01.N Completion Checklist

  • rosetta-manifest.json has accurate entries for all 15 programs (status, bugs, findings, perf)
  • All 15 programs have: task.md, <name>.ori with @main, _test/ with tests
  • All 15 programs ran EVERY step of Phases A-J (no shortcuts, no abbreviations)
  • /tpr-review passed for every subsection
  • Passing programs: zero dual-exec mismatches, zero leaks, clean codegen audit, clean --strict, clean ORI_VERIFY_ARC, clean ORI_VERIFY_EACH, clean ORI_LLVM_LINT
  • DWARF symbols verified on all AOT debug binaries
  • Performance baselines recorded for all 15 programs (interpreter, debug, release, compile times, speedup ratios)
  • Every bug filed (/add-bug) or fixed (/fix-bug)

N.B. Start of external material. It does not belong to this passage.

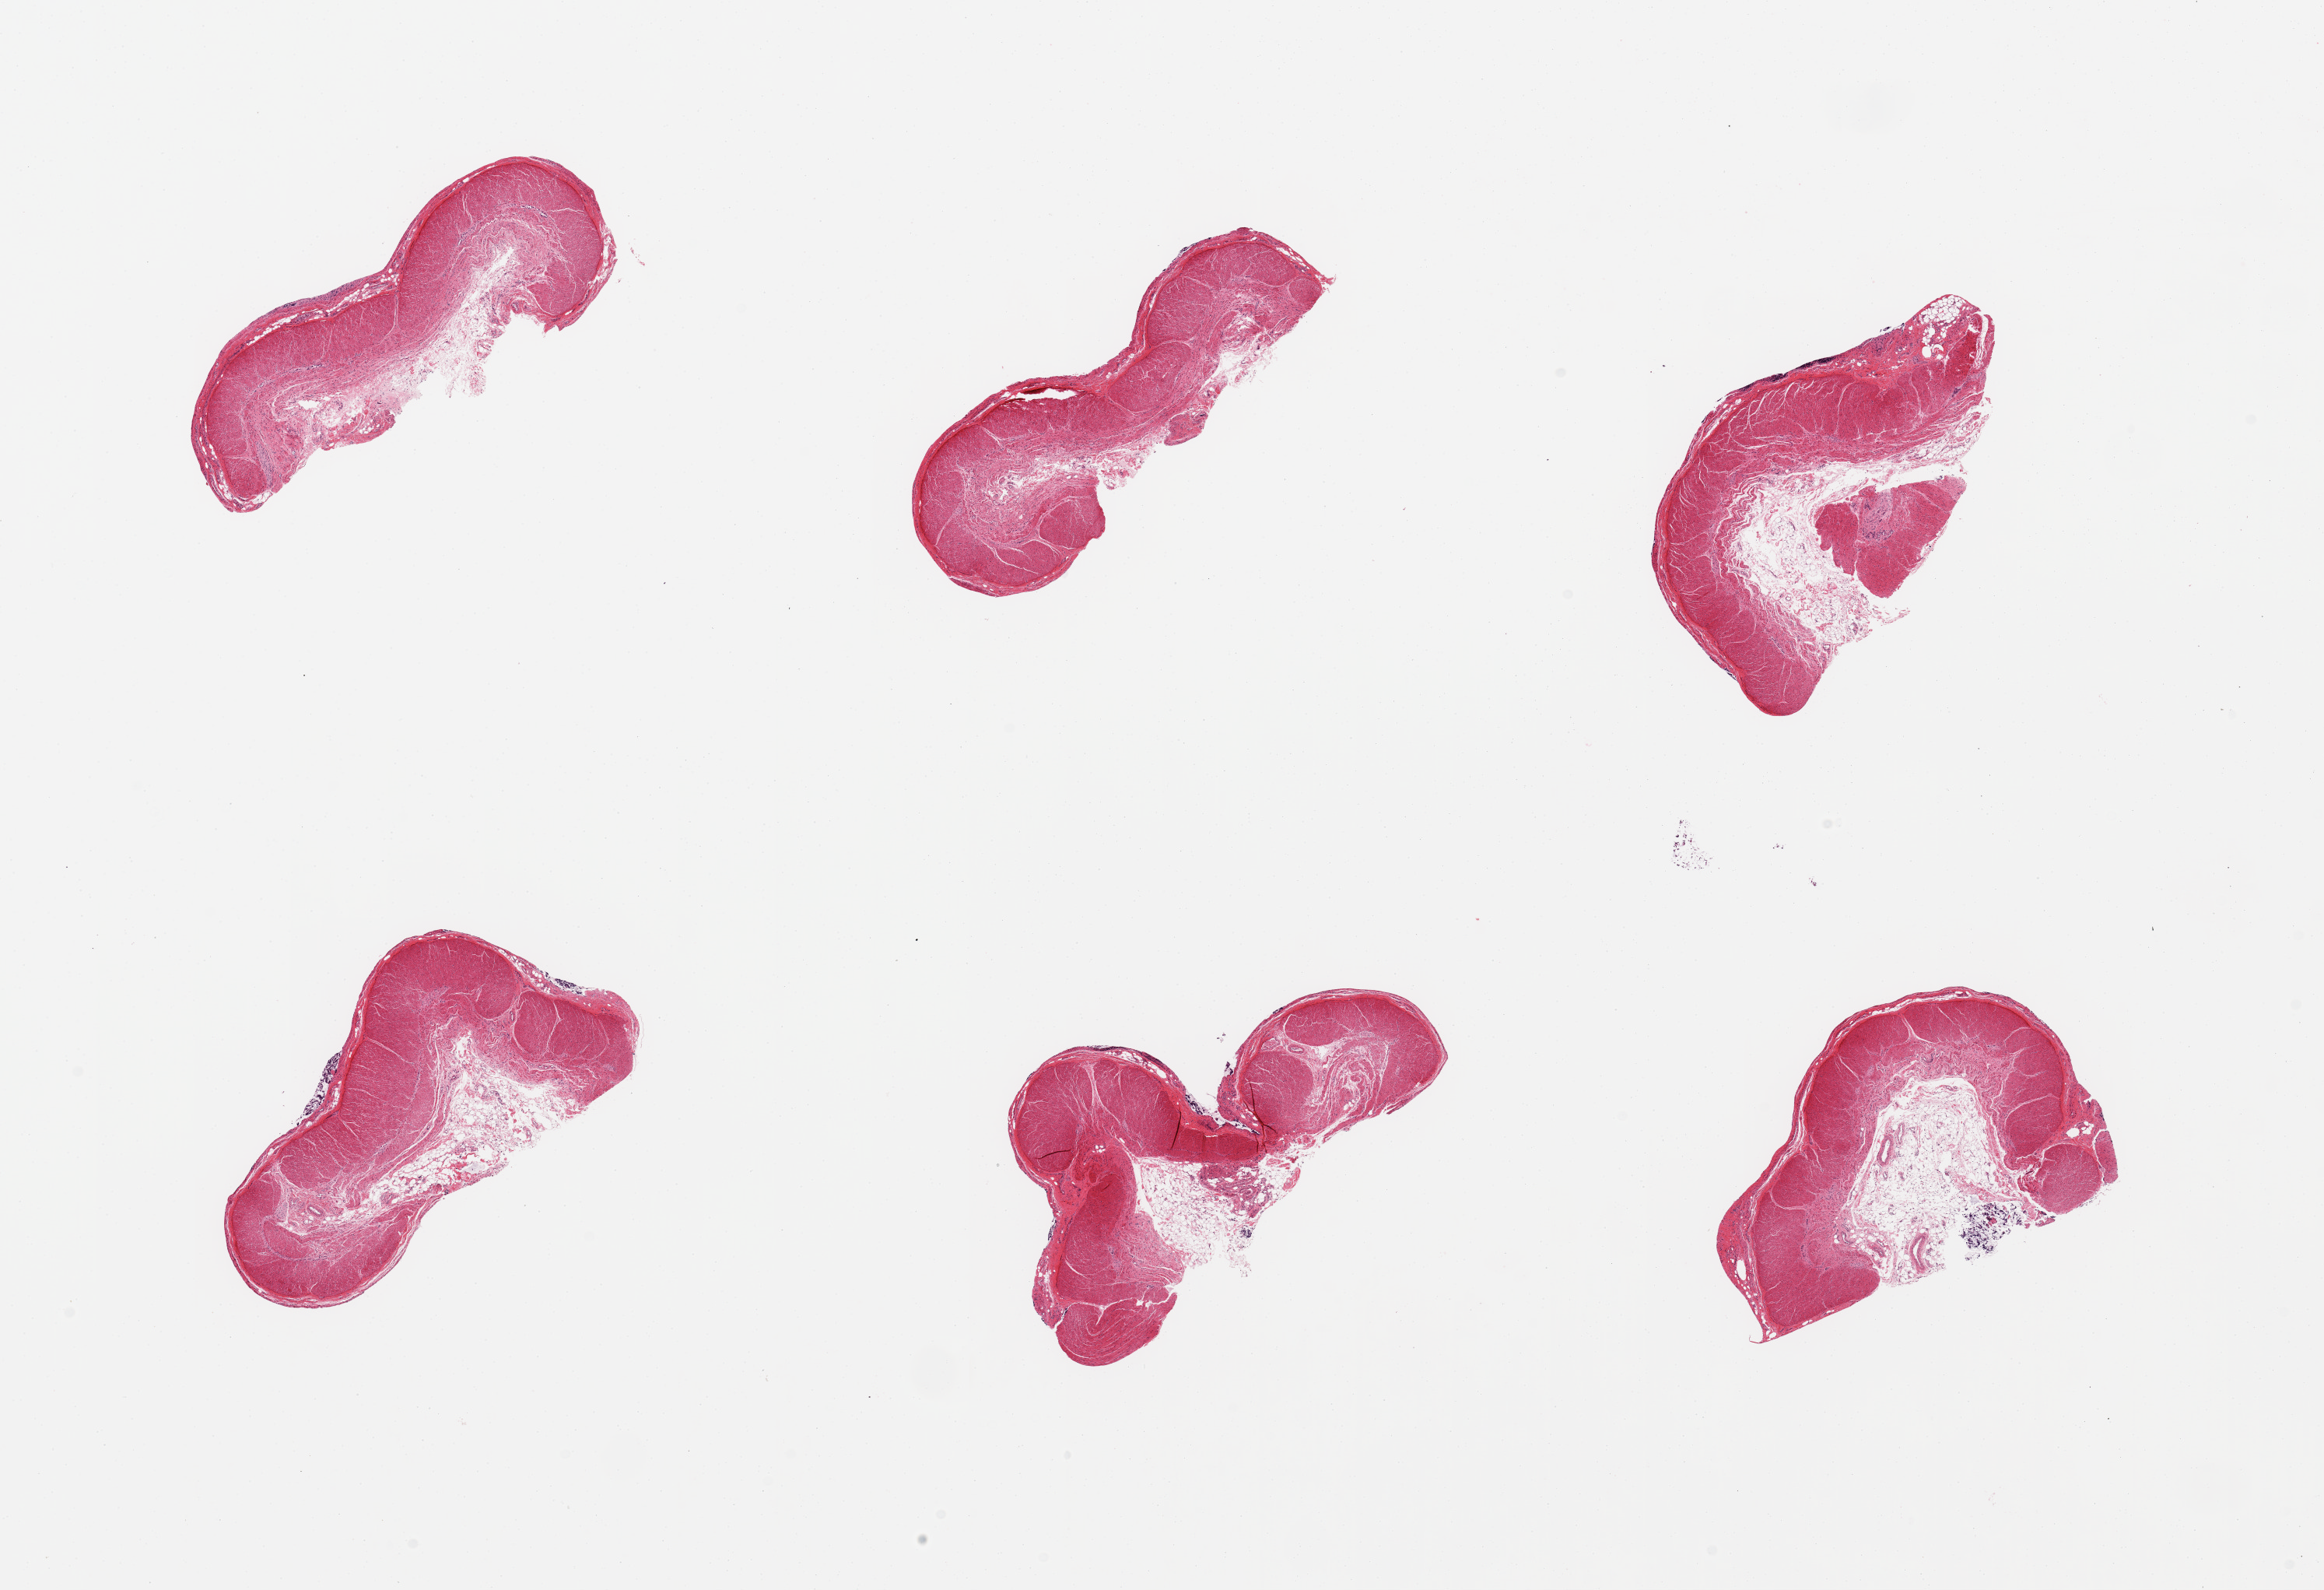
H&E whole-slide image, low-resolution overview of the scanned area, about 23.6 x 16.2 mm (acquisition: 20x scan), PAXgene-fixed paraffin-embedded (PFPE) section, target tissue: sigmoid colon, tissue donor sample. Donor sex: female.
- pathologist's review note for this sample: 6 pieces; 10% to 30% submucosal fat present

  • Every language/syntax gap documented in manifest with roadmap/bug-tracker cross-reference
  • Blocked programs have explicit cross-references
  • timeout 150 ./test-all.sh green — no regressions
  • Plan annotation cleanup
  • Plan sync — update plan metadata
  • /impl-hygiene-review passed
  • /improve-tooling section-close sweep
  • Run /create-plan to add next section — task selection informed by this section’s findings

Exit Criteria: All 15 programs fully evaluated through every step of the pipeline. Manifest complete with status, bugs, language findings, and performance data. Every blocked program has a concrete cross-reference. Primary deliverable = findings, fixes, and language insights.